◆ JOB
Please swap "Terrasini" for "Cinisi" everywhere in the listing below, keeping every other line and word unchanged. Leave the pictures out of your answer.

◆ MATERIAL FOR THE TASK
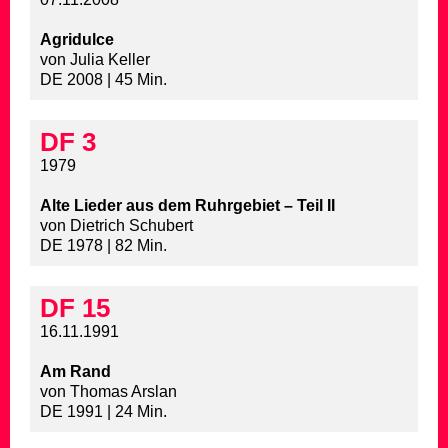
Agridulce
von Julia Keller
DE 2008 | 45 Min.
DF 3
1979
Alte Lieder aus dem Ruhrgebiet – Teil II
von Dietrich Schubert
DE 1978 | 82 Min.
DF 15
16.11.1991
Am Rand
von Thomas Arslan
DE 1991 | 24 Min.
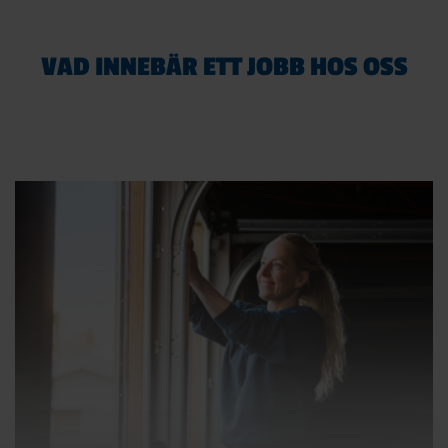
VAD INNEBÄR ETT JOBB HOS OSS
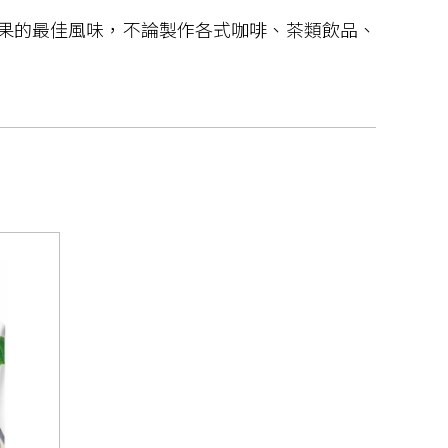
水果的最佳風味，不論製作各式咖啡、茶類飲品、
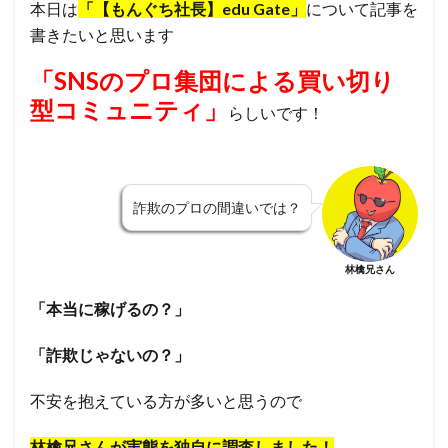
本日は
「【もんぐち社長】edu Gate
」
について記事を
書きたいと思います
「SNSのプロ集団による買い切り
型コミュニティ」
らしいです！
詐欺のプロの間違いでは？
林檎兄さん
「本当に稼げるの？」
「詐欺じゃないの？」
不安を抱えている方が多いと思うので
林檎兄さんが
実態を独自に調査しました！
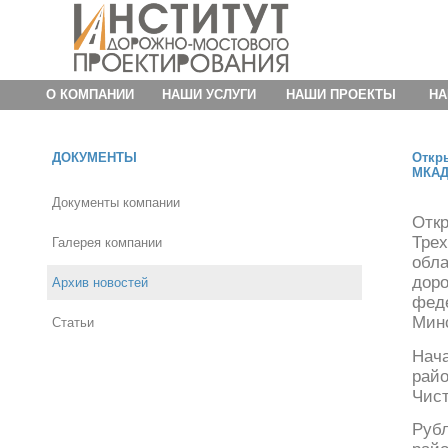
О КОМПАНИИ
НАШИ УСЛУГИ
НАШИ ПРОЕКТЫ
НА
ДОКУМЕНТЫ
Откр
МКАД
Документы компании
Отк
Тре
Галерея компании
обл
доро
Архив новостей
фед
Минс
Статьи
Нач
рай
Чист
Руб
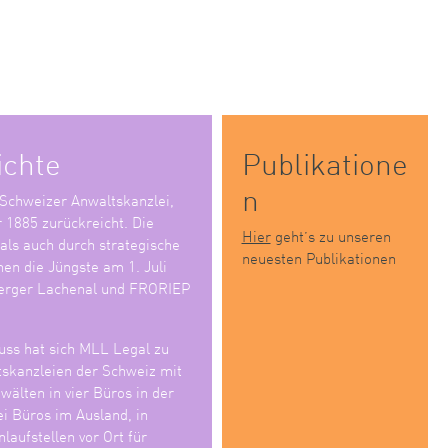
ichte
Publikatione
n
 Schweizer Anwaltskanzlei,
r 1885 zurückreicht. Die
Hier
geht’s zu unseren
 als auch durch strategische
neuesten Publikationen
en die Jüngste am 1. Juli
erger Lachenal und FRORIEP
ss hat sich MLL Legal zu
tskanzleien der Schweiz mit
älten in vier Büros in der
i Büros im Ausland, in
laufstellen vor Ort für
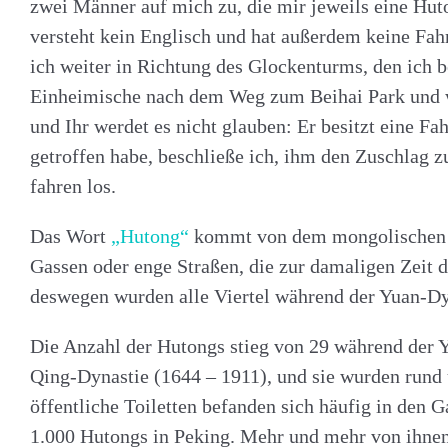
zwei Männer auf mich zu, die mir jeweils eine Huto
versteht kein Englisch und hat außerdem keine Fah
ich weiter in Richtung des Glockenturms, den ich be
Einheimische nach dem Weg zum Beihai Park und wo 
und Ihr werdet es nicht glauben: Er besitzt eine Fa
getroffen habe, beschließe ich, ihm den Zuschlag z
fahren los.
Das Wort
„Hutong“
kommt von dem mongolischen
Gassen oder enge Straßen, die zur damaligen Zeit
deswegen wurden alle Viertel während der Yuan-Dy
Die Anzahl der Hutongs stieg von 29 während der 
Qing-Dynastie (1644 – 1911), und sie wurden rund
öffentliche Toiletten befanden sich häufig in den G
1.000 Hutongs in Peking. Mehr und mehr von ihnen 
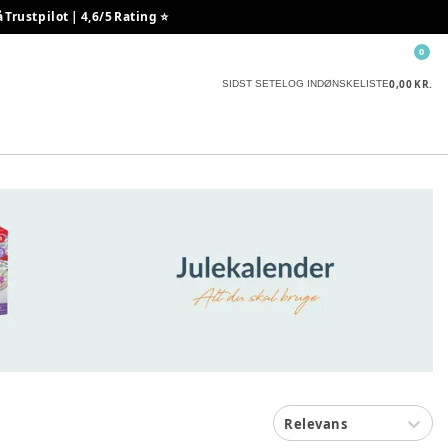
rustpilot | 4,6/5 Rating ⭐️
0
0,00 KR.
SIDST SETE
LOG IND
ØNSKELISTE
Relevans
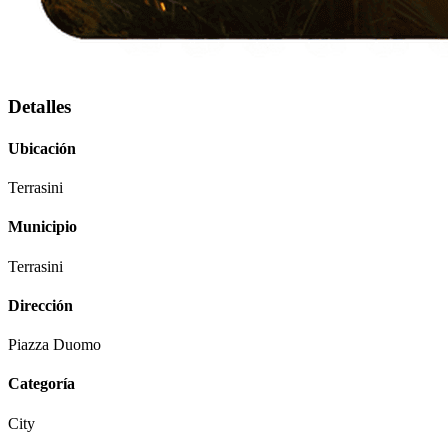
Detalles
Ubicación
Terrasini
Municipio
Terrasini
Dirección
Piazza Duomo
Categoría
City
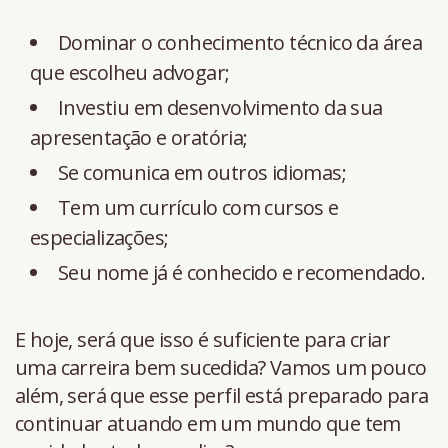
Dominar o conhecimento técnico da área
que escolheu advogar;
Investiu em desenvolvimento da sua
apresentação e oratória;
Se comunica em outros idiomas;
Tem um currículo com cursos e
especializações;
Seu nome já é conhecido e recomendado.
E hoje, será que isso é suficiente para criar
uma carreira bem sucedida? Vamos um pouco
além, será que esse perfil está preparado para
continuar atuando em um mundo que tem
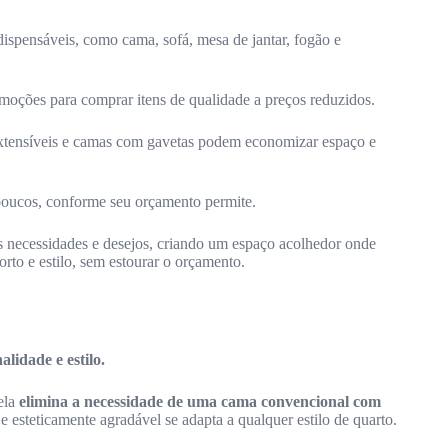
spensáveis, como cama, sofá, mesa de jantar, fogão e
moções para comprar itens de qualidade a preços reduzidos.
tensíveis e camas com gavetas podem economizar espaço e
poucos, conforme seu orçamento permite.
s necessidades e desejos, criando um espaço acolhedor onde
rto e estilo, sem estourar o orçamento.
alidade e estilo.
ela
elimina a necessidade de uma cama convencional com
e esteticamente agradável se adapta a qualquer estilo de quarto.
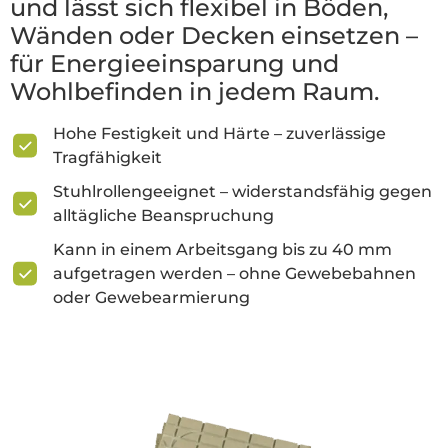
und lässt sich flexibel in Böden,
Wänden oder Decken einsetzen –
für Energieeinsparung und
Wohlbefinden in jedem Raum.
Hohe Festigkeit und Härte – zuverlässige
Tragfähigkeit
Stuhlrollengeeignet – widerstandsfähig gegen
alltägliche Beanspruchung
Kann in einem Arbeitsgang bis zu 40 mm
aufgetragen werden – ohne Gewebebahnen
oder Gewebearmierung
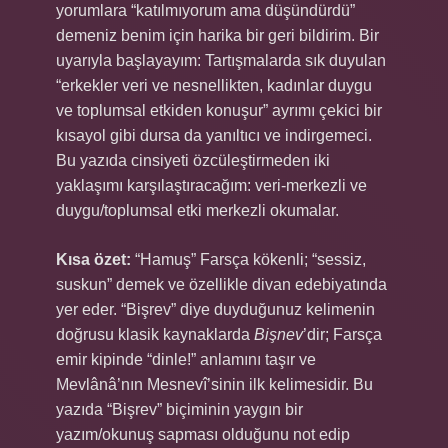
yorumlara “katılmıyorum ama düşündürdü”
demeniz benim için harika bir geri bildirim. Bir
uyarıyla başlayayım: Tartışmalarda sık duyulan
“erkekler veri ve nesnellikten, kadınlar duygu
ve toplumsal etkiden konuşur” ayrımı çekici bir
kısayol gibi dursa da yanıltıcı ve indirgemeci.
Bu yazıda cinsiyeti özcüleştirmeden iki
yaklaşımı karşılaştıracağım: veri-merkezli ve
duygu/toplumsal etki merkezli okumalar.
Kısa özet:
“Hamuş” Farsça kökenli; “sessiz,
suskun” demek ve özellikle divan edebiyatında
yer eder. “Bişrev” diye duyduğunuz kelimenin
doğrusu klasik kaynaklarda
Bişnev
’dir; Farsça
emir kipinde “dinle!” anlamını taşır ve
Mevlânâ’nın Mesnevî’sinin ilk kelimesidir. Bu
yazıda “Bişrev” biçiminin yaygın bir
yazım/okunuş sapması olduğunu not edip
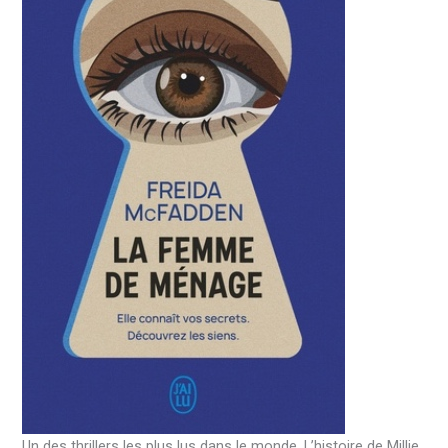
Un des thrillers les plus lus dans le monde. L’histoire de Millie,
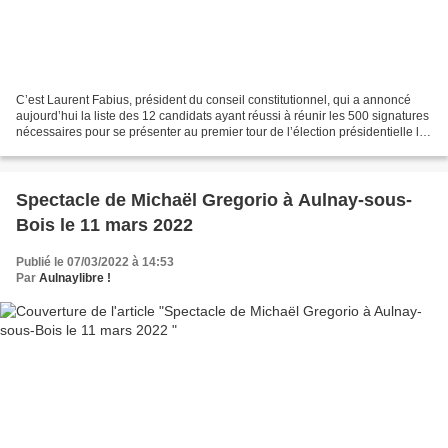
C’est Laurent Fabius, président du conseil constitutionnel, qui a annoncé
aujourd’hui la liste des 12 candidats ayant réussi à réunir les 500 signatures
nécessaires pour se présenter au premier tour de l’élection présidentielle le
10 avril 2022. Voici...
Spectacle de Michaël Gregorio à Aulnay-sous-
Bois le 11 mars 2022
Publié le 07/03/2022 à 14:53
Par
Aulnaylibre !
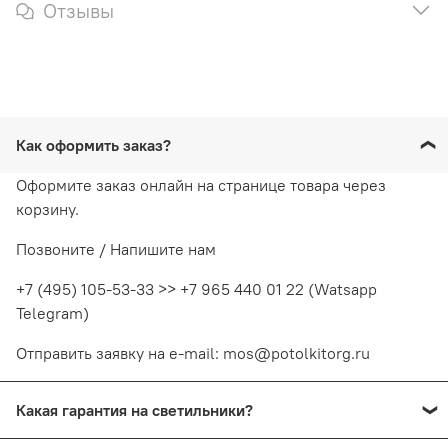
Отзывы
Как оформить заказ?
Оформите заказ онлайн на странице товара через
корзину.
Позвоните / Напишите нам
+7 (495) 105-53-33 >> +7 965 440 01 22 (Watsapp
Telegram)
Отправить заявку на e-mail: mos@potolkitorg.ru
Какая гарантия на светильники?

◆ ANSWER BOX
Agridulce
von Julia Keller
DE 2008 | 45 Min.
DF 3
1979
Alte Lieder aus dem Ruhrgebiet – Teil II
von Dietrich Schubert
DE 1978 | 82 Min.
DF 15
16.11.1991
Am Rand
von Thomas Arslan
DE 1991 | 24 Min.
VAD INNEBÄR ETT JOBB HOS OSS
水果的最佳風味，不論製作各式咖啡、茶類飲品、
本日は
「【もんぐち社長】edu Gate
」
について記事を
書きたいと思います
「SNSのプロ集団による買い切り
型コミュニティ」
らしいです！
詐欺のプロの間違いでは？
林檎兄さん
「本当に稼げるの？」
「詐欺じゃないの？」
不安を抱えている方が多いと思うので
林檎兄さんが
実態を独自に調査しました！
О КОМПАНИИ
НАШИ УСЛУГИ
НАШИ ПРОЕКТЫ
НА
ДОКУМЕНТЫ
Откр
МКАД
Документы компании
Отк
Тре
Галерея компании
обл
доро
Архив новостей
фед
Минс
Статьи
Нач
рай
Чист
Руб
ichte
Publikatione
n
 Schweizer Anwaltskanzlei,
r 1885 zurückreicht. Die
Hier
geht’s zu unseren
 als auch durch strategische
neuesten Publikationen
en die Jüngste am 1. Juli
erger Lachenal und FRORIEP
ss hat sich MLL Legal zu
tskanzleien der Schweiz mit
älten in vier Büros in der
i Büros im Ausland, in
laufstellen vor Ort für
zwei Männer auf mich zu, die mir jeweils eine Huto
versteht kein Englisch und hat außerdem keine Fah
ich weiter in Richtung des Glockenturms, den ich be
Einheimische nach dem Weg zum Beihai Park und wo 
und Ihr werdet es nicht glauben: Er besitzt eine Fa
getroffen habe, beschließe ich, ihm den Zuschlag z
fahren los.
Das Wort
„Hutong“
kommt von dem mongolischen
Gassen oder enge Straßen, die zur damaligen Zeit
deswegen wurden alle Viertel während der Yuan-Dy
Die Anzahl der Hutongs stieg von 29 während der 
Qing-Dynastie (1644 – 1911), und sie wurden rund
öffentliche Toiletten befanden sich häufig in den G
1.000 Hutongs in Peking. Mehr und mehr von ihnen 
rustpilot | 4,6/5 Rating ⭐️
0
0,00 KR.
SIDST SETE
LOG IND
ØNSKELISTE
Relevans
Detalles
Ubicación
Cinisi
Municipio
Cinisi
Dirección
Piazza Duomo
Categoría
City
Dominar o conhecimento técnico da área
que escolheu advogar;
Investiu em desenvolvimento da sua
apresentação e oratória;
Se comunica em outros idiomas;
Tem um currículo com cursos e
especializações;
Seu nome já é conhecido e recomendado.
E hoje, será que isso é suficiente para criar
uma carreira bem sucedida? Vamos um pouco
além, será que esse perfil está preparado para
continuar atuando em um mundo que tem
spensáveis, como cama, sofá, mesa de jantar, fogão e
moções para comprar itens de qualidade a preços reduzidos.
tensíveis e camas com gavetas podem economizar espaço e
poucos, conforme seu orçamento permite.
s necessidades e desejos, criando um espaço acolhedor onde
rto e estilo, sem estourar o orçamento.
alidade e estilo.
ela
elimina a necessidade de uma cama convencional com
e esteticamente agradável se adapta a qualquer estilo de quarto.
und lässt sich flexibel in Böden,
Wänden oder Decken einsetzen –
für Energieeinsparung und
Wohlbefinden in jedem Raum.
Hohe Festigkeit und Härte – zuverlässige
Tragfähigkeit
Stuhlrollengeeignet – widerstandsfähig gegen
alltägliche Beanspruchung
Kann in einem Arbeitsgang bis zu 40 mm
aufgetragen werden – ohne Gewebebahnen
oder Gewebearmierung
yorumlara “katılmıyorum ama düşündürdü”
demeniz benim için harika bir geri bildirim. Bir
uyarıyla başlayayım: Tartışmalarda sık duyulan
“erkekler veri ve nesnellikten, kadınlar duygu
ve toplumsal etkiden konuşur” ayrımı çekici bir
kısayol gibi dursa da yanıltıcı ve indirgemeci.
Bu yazıda cinsiyeti özcüleştirmeden iki
yaklaşımı karşılaştıracağım: veri-merkezli ve
duygu/toplumsal etki merkezli okumalar.
Kısa özet:
“Hamuş” Farsça kökenli; “sessiz,
suskun” demek ve özellikle divan edebiyatında
yer eder. “Bişrev” diye duyduğunuz kelimenin
doğrusu klasik kaynaklarda
Bişnev
’dir; Farsça
emir kipinde “dinle!” anlamını taşır ve
Mevlânâ’nın Mesnevî’sinin ilk kelimesidir. Bu
yazıda “Bişrev” biçiminin yaygın bir
yazım/okunuş sapması olduğunu not edip
Un des thrillers les plus lus dans le monde. L’histoire de Millie,
C’est Laurent Fabius, président du conseil constitutionnel, qui a annoncé
aujourd’hui la liste des 12 candidats ayant réussi à réunir les 500 signatures
nécessaires pour se présenter au premier tour de l’élection présidentielle le
10 avril 2022. Voici...
Spectacle de Michaël Gregorio à Aulnay-sous-
Bois le 11 mars 2022
Publié le 07/03/2022 à 14:53
Par
Aulnaylibre !
Отзывы
Как оформить заказ?
Оформите заказ онлайн на странице товара через
корзину.
Позвоните / Напишите нам
+7 (495) 105-53-33 >> +7 965 440 01 22 (Watsapp
Telegram)
Отправить заявку на e-mail: mos@potolkitorg.ru
Какая гарантия на светильники?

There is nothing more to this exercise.